[START Data provided]

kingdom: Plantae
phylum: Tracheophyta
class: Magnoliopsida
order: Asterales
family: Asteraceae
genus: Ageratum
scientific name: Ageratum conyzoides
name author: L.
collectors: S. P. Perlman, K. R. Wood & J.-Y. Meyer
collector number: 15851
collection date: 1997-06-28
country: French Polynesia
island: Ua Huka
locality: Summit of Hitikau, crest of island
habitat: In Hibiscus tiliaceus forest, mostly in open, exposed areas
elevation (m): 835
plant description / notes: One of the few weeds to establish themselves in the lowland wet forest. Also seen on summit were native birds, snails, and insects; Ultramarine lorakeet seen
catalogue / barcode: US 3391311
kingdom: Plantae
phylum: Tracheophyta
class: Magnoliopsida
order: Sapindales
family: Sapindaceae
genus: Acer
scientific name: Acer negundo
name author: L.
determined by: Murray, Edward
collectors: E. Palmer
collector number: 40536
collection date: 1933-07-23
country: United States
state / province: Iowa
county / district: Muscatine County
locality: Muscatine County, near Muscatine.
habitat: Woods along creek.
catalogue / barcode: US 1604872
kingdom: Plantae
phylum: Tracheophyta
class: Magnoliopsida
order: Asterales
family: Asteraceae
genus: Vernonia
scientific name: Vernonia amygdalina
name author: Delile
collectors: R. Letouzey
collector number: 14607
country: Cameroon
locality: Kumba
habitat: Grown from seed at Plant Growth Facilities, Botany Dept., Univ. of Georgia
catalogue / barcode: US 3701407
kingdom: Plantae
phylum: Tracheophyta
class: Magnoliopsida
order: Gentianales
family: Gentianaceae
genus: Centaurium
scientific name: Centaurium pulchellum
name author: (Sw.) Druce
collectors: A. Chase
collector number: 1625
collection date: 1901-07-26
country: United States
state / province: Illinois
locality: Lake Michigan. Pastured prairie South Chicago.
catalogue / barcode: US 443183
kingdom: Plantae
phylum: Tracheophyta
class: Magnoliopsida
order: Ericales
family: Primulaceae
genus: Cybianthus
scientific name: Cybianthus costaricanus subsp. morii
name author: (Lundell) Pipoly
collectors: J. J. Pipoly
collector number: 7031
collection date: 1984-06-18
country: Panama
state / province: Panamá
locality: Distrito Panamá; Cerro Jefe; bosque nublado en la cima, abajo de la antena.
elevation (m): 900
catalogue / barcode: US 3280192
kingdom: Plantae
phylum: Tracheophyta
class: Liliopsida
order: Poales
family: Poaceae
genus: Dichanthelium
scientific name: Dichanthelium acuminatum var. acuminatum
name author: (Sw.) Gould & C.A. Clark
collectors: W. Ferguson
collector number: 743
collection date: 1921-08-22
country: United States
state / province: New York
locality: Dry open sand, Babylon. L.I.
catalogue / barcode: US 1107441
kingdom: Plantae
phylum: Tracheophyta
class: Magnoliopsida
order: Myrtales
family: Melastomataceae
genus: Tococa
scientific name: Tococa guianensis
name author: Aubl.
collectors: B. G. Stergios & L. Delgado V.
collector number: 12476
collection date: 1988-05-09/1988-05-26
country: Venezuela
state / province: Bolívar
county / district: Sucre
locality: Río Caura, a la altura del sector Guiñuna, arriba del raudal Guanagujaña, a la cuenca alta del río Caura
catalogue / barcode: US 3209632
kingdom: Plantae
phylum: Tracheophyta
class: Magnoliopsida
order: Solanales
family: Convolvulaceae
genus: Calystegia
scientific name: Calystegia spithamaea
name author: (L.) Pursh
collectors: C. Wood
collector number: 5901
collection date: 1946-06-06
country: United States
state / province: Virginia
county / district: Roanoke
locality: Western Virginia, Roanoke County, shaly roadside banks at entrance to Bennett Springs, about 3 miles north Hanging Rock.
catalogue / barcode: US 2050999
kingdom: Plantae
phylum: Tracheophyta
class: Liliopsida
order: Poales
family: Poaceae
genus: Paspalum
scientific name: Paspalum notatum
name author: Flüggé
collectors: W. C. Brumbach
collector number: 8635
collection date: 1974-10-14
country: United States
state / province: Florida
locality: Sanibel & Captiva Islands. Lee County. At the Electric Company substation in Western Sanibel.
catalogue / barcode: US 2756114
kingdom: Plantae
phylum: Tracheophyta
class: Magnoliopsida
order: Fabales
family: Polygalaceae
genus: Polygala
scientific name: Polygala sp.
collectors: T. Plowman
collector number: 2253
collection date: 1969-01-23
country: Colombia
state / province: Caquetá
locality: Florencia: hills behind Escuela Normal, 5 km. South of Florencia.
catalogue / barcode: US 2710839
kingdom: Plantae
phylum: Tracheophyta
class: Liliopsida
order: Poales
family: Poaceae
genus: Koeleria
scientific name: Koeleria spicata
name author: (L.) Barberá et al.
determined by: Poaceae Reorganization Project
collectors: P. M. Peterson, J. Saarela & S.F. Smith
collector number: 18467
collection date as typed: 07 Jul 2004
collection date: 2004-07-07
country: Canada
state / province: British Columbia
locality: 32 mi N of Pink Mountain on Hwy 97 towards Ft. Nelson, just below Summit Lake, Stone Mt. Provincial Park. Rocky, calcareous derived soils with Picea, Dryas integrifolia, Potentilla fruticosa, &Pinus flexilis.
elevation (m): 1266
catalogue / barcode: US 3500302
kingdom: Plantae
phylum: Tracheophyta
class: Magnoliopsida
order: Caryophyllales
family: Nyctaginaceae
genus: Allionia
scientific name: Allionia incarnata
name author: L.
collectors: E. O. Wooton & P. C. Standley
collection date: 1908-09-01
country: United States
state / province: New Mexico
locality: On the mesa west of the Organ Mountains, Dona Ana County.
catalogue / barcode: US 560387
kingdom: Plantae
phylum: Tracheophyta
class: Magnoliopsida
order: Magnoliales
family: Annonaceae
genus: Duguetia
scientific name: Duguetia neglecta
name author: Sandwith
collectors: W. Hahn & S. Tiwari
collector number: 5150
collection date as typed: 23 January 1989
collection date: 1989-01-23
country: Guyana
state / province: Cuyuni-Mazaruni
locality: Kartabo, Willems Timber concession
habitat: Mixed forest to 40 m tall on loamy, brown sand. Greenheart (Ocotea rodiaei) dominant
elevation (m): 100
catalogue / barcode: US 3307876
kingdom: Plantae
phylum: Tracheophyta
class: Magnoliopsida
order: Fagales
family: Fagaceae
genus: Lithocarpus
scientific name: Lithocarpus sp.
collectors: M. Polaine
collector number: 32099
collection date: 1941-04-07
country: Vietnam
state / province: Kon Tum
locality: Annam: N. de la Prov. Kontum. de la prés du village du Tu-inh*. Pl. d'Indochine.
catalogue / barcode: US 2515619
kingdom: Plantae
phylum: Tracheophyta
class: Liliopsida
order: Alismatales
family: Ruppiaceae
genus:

[END Data provided]

Exercise objective:
Can you set out every line of the records above as a numbered list, dropping any blank lines?

Output for this task:
1. kingdom: Plantae
2. phylum: Tracheophyta
3. class: Magnoliopsida
4. order: Asterales
5. family: Asteraceae
6. genus: Ageratum
7. scientific name: Ageratum conyzoides
8. name author: L.
9. collectors: S. P. Perlman, K. R. Wood & J.-Y. Meyer
10. collector number: 15851
11. collection date: 1997-06-28
12. country: French Polynesia
13. island: Ua Huka
14. locality: Summit of Hitikau, crest of island
15. habitat: In Hibiscus tiliaceus forest, mostly in open, exposed areas
16. elevation (m): 835
17. plant description / notes: One of the few weeds to establish themselves in the lowland wet forest. Also seen on summit were native birds, snails, and insects; Ultramarine lorakeet seen
18. catalogue / barcode: US 3391311
19. kingdom: Plantae
20. phylum: Tracheophyta
21. class: Magnoliopsida
22. order: Sapindales
23. family: Sapindaceae
24. genus: Acer
25. scientific name: Acer negundo
26. name author: L.
27. determined by: Murray, Edward
28. collectors: E. Palmer
29. collector number: 40536
30. collection date: 1933-07-23
31. country: United States
32. state / province: Iowa
33. county / district: Muscatine County
34. locality: Muscatine County, near Muscatine.
35. habitat: Woods along creek.
36. catalogue / barcode: US 1604872
37. kingdom: Plantae
38. phylum: Tracheophyta
39. class: Magnoliopsida
40. order: Asterales
41. family: Asteraceae
42. genus: Vernonia
43. scientific name: Vernonia amygdalina
44. name author: Delile
45. collectors: R. Letouzey
46. collector number: 14607
47. country: Cameroon
48. locality: Kumba
49. habitat: Grown from seed at Plant Growth Facilities, Botany Dept., Univ. of Georgia
50. catalogue / barcode: US 3701407
51. kingdom: Plantae
52. phylum: Tracheophyta
53. class: Magnoliopsida
54. order: Gentianales
55. family: Gentianaceae
56. genus: Centaurium
57. scientific name: Centaurium pulchellum
58. name author: (Sw.) Druce
59. collectors: A. Chase
60. collector number: 1625
61. collection date: 1901-07-26
62. country: United States
63. state / province: Illinois
64. locality: Lake Michigan. Pastured prairie South Chicago.
65. catalogue / barcode: US 443183
66. kingdom: Plantae
67. phylum: Tracheophyta
68. class: Magnoliopsida
69. order: Ericales
70. family: Primulaceae
71. genus: Cybianthus
72. scientific name: Cybianthus costaricanus subsp. morii
73. name author: (Lundell) Pipoly
74. collectors: J. J. Pipoly
75. collector number: 7031
76. collection date: 1984-06-18
77. country: Panama
78. state / province: Panamá
79. locality: Distrito Panamá; Cerro Jefe; bosque nublado en la cima, abajo de la antena.
80. elevation (m): 900
81. catalogue / barcode: US 3280192
82. kingdom: Plantae
83. phylum: Tracheophyta
84. class: Liliopsida
85. order: Poales
86. family: Poaceae
87. genus: Dichanthelium
88. scientific name: Dichanthelium acuminatum var. acuminatum
89. name author: (Sw.) Gould & C.A. Clark
90. collectors: W. Ferguson
91. collector number: 743
92. collection date: 1921-08-22
93. country: United States
94. state / province: New York
95. locality: Dry open sand, Babylon. L.I.
96. catalogue / barcode: US 1107441
97. kingdom: Plantae
98. phylum: Tracheophyta
99. class: Magnoliopsida
100. order: Myrtales
101. family: Melastomataceae
102. genus: Tococa
103. scientific name: Tococa guianensis
104. name author: Aubl.
105. collectors: B. G. Stergios & L. Delgado V.
106. collector number: 12476
107. collection date: 1988-05-09/1988-05-26
108. country: Venezuela
109. state / province: Bolívar
110. county / district: Sucre
111. locality: Río Caura, a la altura del sector Guiñuna, arriba del raudal Guanagujaña, a la cuenca alta del río Caura
112. catalogue / barcode: US 3209632
113. kingdom: Plantae
114. phylum: Tracheophyta
115. class: Magnoliopsida
116. order: Solanales
117. family: Convolvulaceae
118. genus: Calystegia
119. scientific name: Calystegia spithamaea
120. name author: (L.) Pursh
121. collectors: C. Wood
122. collector number: 5901
123. collection date: 1946-06-06
124. country: United States
125. state / province: Virginia
126. county / district: Roanoke
127. locality: Western Virginia, Roanoke County, shaly roadside banks at entrance to Bennett Springs, about 3 miles north Hanging Rock.
128. catalogue / barcode: US 2050999
129. kingdom: Plantae
130. phylum: Tracheophyta
131. class: Liliopsida
132. order: Poales
133. family: Poaceae
134. genus: Paspalum
135. scientific name: Paspalum notatum
136. name author: Flüggé
137. collectors: W. C. Brumbach
138. collector number: 8635
139. collection date: 1974-10-14
140. country: United States
141. state / province: Florida
142. locality: Sanibel & Captiva Islands. Lee County. At the Electric Company substation in Western Sanibel.
143. catalogue / barcode: US 2756114
144. kingdom: Plantae
145. phylum: Tracheophyta
146. class: Magnoliopsida
147. order: Fabales
148. family: Polygalaceae
149. genus: Polygala
150. scientific name: Polygala sp.
151. collectors: T. Plowman
152. collector number: 2253
153. collection date: 1969-01-23
154. country: Colombia
155. state / province: Caquetá
156. locality: Florencia: hills behind Escuela Normal, 5 km. South of Florencia.
157. catalogue / barcode: US 2710839
158. kingdom: Plantae
159. phylum: Tracheophyta
160. class: Liliopsida
161. order: Poales
162. family: Poaceae
163. genus: Koeleria
164. scientific name: Koeleria spicata
165. name author: (L.) Barberá et al.
166. determined by: Poaceae Reorganization Project
167. collectors: P. M. Peterson, J. Saarela & S.F. Smith
168. collector number: 18467
169. collection date as typed: 07 Jul 2004
170. collection date: 2004-07-07
171. country: Canada
172. state / province: British Columbia
173. locality: 32 mi N of Pink Mountain on Hwy 97 towards Ft. Nelson, just below Summit Lake, Stone Mt. Provincial Park. Rocky, calcareous derived soils with Picea, Dryas integrifolia, Potentilla fruticosa, &Pinus flexilis.
174. elevation (m): 1266
175. catalogue / barcode: US 3500302
176. kingdom: Plantae
177. phylum: Tracheophyta
178. class: Magnoliopsida
179. order: Caryophyllales
180. family: Nyctaginaceae
181. genus: Allionia
182. scientific name: Allionia incarnata
183. name author: L.
184. collectors: E. O. Wooton & P. C. Standley
185. collection date: 1908-09-01
186. country: United States
187. state / province: New Mexico
188. locality: On the mesa west of the Organ Mountains, Dona Ana County.
189. catalogue / barcode: US 560387
190. kingdom: Plantae
191. phylum: Tracheophyta
192. class: Magnoliopsida
193. order: Magnoliales
194. family: Annonaceae
195. genus: Duguetia
196. scientific name: Duguetia neglecta
197. name author: Sandwith
198. collectors: W. Hahn & S. Tiwari
199. collector number: 5150
200. collection date as typed: 23 January 1989
201. collection date: 1989-01-23
202. country: Guyana
203. state / province: Cuyuni-Mazaruni
204. locality: Kartabo, Willems Timber concession
205. habitat: Mixed forest to 40 m tall on loamy, brown sand. Greenheart (Ocotea rodiaei) dominant
206. elevation (m): 100
207. catalogue / barcode: US 3307876
208. kingdom: Plantae
209. phylum: Tracheophyta
210. class: Magnoliopsida
211. order: Fagales
212. family: Fagaceae
213. genus: Lithocarpus
214. scientific name: Lithocarpus sp.
215. collectors: M. Polaine
216. collector number: 32099
217. collection date: 1941-04-07
218. country: Vietnam
219. state / province: Kon Tum
220. locality: Annam: N. de la Prov. Kontum. de la prés du village du Tu-inh*. Pl. d'Indochine.
221. catalogue / barcode: US 2515619
222. kingdom: Plantae
223. phylum: Tracheophyta
224. class: Liliopsida
225. order: Alismatales
226. family: Ruppiaceae
227. genus:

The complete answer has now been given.